Data provided:

━━━

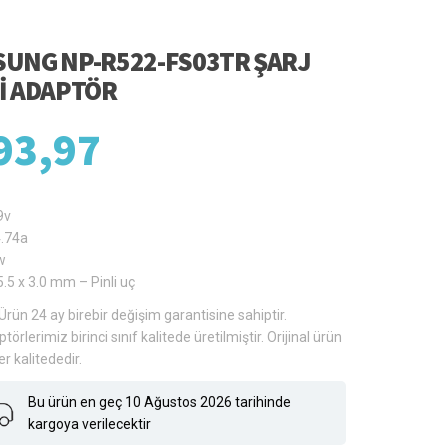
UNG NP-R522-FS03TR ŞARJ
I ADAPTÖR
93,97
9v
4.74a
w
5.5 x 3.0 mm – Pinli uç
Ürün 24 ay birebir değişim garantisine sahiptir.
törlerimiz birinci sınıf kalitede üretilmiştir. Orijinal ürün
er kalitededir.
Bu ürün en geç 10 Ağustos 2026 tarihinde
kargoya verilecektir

━━━

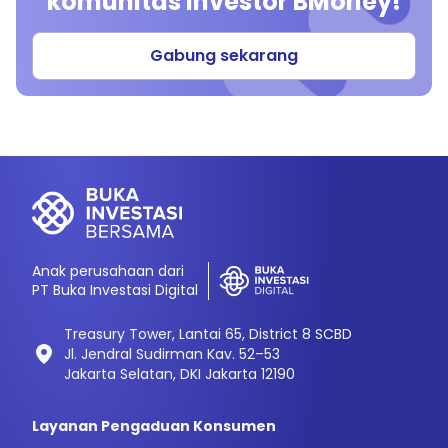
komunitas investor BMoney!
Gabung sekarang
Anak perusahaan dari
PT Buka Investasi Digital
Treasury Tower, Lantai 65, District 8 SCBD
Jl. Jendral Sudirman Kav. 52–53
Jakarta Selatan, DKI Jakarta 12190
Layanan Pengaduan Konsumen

━━━

What the task requires:
Using the listing above, copy exactly the line that contains "Jl. Jendral Sudirman Kav. 52–53", the line that contains "Layanan Pengaduan Konsumen", and each line that falls between them.

Response below:
Jl. Jendral Sudirman Kav. 52–53
Jakarta Selatan, DKI Jakarta 12190
Layanan Pengaduan Konsumen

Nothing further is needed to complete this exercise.